Ce matin, le mari de Marianna va s’enregistrer comme volontaire non militaire pour défendre le territoire du pays. Tous les hommes de 18 à 60 ans sont mobilisés, soit dans l’armée, soit comme appui civil. Mais tous seront armés.

Du peuple russe, Marianna n’attend pas grand-chose. « Les Russes sont majoritairement informés par des médias contrôlés par l’Etat, détaille Marianna. Ils croient dur comme fer que le combat de Poutine est juste, légitimé par la nécessité de mettre les Ukrainiens au pas. Or Lviv est considérée par les Russes comme une ville rebelle, la plus rebelle du pays, peut-être. A leurs yeux, nous sommes leurs pires ennemis ».
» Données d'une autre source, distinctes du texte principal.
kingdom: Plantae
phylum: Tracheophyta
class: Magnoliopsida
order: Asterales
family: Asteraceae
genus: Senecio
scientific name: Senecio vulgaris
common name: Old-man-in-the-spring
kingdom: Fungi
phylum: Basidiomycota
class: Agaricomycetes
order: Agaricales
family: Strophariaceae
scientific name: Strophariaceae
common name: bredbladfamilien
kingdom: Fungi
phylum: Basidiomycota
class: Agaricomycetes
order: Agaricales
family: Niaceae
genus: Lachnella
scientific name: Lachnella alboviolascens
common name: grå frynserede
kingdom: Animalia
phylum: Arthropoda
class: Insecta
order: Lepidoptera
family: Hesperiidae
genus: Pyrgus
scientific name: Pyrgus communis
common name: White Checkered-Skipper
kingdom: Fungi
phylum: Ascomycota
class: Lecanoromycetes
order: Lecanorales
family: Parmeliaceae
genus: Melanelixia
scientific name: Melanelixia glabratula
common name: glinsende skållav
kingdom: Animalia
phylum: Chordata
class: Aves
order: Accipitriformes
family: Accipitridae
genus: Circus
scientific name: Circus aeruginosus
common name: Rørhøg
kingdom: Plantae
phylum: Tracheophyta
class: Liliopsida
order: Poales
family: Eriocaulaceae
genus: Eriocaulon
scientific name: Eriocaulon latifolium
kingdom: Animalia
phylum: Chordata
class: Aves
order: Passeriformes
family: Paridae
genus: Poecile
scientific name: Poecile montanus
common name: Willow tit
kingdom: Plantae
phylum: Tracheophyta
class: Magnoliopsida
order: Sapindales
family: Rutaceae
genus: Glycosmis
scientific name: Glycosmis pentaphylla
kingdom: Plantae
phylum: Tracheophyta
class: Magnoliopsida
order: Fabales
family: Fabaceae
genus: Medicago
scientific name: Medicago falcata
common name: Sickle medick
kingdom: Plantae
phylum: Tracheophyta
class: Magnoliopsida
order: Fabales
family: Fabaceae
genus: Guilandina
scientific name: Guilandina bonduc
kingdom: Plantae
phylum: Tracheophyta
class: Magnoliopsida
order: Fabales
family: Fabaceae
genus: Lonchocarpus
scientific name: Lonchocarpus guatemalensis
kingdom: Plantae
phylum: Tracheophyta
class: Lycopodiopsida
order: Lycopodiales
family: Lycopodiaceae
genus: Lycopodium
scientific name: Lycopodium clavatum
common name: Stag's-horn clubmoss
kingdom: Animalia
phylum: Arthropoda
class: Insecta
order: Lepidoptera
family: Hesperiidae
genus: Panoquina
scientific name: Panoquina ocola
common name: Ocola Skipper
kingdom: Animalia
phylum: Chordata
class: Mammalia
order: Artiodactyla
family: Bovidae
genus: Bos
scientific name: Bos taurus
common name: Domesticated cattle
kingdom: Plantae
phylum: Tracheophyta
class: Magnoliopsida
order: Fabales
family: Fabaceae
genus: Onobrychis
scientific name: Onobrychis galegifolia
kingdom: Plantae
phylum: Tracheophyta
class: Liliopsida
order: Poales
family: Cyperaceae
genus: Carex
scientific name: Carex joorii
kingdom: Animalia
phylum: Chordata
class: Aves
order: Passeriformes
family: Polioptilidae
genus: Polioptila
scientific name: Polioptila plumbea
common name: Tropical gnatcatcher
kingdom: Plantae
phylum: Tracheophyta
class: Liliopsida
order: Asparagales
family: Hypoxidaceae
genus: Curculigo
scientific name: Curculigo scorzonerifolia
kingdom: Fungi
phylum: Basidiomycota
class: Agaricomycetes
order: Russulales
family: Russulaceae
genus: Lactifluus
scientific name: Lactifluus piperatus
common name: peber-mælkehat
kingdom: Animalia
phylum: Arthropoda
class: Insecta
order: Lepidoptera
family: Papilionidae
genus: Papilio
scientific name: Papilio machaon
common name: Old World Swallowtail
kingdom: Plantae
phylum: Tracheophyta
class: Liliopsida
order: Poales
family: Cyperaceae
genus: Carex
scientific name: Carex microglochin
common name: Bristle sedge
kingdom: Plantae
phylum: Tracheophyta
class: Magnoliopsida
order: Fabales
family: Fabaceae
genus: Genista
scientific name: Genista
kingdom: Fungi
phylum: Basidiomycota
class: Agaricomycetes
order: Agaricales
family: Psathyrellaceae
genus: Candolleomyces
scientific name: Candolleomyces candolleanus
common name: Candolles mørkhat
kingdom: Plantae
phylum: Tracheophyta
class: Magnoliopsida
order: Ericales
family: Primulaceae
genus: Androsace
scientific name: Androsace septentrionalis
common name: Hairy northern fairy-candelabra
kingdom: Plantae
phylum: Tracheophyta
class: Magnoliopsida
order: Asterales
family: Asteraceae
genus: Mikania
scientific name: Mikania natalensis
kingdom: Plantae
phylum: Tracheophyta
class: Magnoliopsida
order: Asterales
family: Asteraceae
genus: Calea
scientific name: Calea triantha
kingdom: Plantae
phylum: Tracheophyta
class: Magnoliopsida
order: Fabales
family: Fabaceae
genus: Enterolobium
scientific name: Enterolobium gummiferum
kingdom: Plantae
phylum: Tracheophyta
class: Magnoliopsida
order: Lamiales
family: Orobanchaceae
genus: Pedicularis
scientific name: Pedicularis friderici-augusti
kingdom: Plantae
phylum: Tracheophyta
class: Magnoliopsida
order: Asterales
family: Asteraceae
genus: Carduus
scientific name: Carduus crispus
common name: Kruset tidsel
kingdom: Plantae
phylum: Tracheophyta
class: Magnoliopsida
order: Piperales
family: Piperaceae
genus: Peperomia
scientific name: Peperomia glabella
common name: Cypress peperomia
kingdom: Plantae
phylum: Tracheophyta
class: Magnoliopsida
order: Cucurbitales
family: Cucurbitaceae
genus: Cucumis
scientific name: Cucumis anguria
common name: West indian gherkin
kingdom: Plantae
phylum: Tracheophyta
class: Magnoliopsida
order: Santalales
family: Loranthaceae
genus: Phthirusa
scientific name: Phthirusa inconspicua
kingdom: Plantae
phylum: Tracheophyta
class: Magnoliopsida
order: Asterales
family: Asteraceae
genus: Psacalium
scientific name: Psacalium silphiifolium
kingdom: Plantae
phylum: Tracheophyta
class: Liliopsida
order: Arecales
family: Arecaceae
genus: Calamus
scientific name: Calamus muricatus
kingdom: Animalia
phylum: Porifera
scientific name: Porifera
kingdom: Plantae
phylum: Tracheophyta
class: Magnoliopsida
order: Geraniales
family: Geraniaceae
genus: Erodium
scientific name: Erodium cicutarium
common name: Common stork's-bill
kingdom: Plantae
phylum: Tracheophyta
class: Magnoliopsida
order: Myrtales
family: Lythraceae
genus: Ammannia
« Si les combats s’opèrent au sol, l’armée ukrainienne et les volontaires parviendront à contenir les Russes, assure-t-elle. Mais pas s’ils attaquent par le ciel. Vous, l’Europe, vous devez empêcher l’accès des Russes au ciel, si vous le pouvez. C’est du ciel que vient le plus grand danger pour les civils. ». Elle se tait longuement. « J’ai peine à croire que je suis en train de vous dire ça. C’est surréaliste. Il y a quelques jours encore, on n’imaginait pas une seconde se retrouver dans une telle situation… Prenez, en Europe, toutes les initiatives imaginables pour faire le plus de mal possible à la Russie, sur le plan financier et en lui coupant l’accès au réseau de transactions bancaires Swift. Ici, beaucoup de gens sont prêts à mourir. Alors, pour que ça vaille la peine, vous, de votre côté, faites tout ce que vous pouvez. On compte sur vous. »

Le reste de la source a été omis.